The more clearly you know what you want to be known for, the less persuading you have to do. Consistency beats effort. Showing up intentionally in fewer places beats showing up averagely in many. And influence, she said, is built in what’s said about you when you’re not in the room, not in your own content.
For us, it reinforced something we already believe. But it’s useful to have it said plainly. Where are we overdelivering, and are we making that visible?

Kelsi Navalta
Kelsi’s session was immediately actionable. Her point on copy: calls to action need to feel urgent and low-risk at the same time. “Start planning your dream wedding today” lands differently to “speak to our wedding team”, it puts the customer in the driving seat and takes the pressure out of it.
On leads, she shared that 48% come in during off hours, and if you’re not responding within five minutes, competitors likely are. The question she left the room with is whether email is actually the right channel for out-of-hours enquiries, or whether text and WhatsApp deserve a proper place in the strategy.
Marcus Sheridan
Marcus made the case for transparency as a commercial strategy. Most businesses avoid talking about cost on their website or social channels, which hands the advantage to anyone willing to have that conversation first.
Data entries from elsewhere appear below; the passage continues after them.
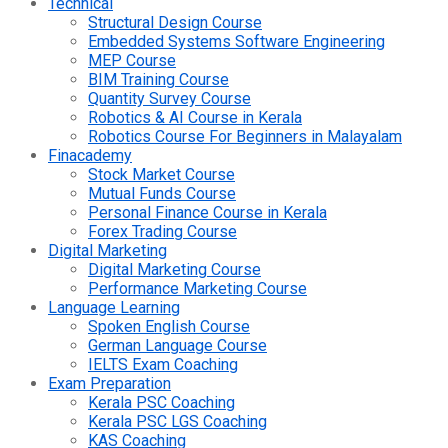
Technical
Structural Design Course
Embedded Systems Software Engineering
MEP Course
BIM Training Course
Quantity Survey Course
Robotics & AI Course in Kerala
Robotics Course For Beginners in Malayalam
Finacademy
Stock Market Course
Mutual Funds Course
Personal Finance Course in Kerala
Forex Trading Course
Digital Marketing
Digital Marketing Course
Performance Marketing Course
Language Learning
Spoken English Course
German Language Course
IELTS Exam Coaching
Exam Preparation
Kerala PSC Coaching
Kerala PSC LGS Coaching
KAS Coaching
His approach isn’t to publish a price list, it’s to explain what affects cost, clearly and honestly. Name the variables. If you won’t give an exact figure, give a ballpark and explain what moves it up or down. He also pushed the idea of self-service tools: ways for potential clients to self-select or self-assess before they ever speak to a human. People value the feeling of being in control of a decision, and there’s something in that for almost every service business.
What We’re Taking Back
A full day of sessions tends to generate a long list. Ours includes being more direct about what our services include and what working with us actually looks like, thinking harder about where we show up and whether we’re being selectively visible or just busy, and reconsidering how we handle out-of-hours enquiries.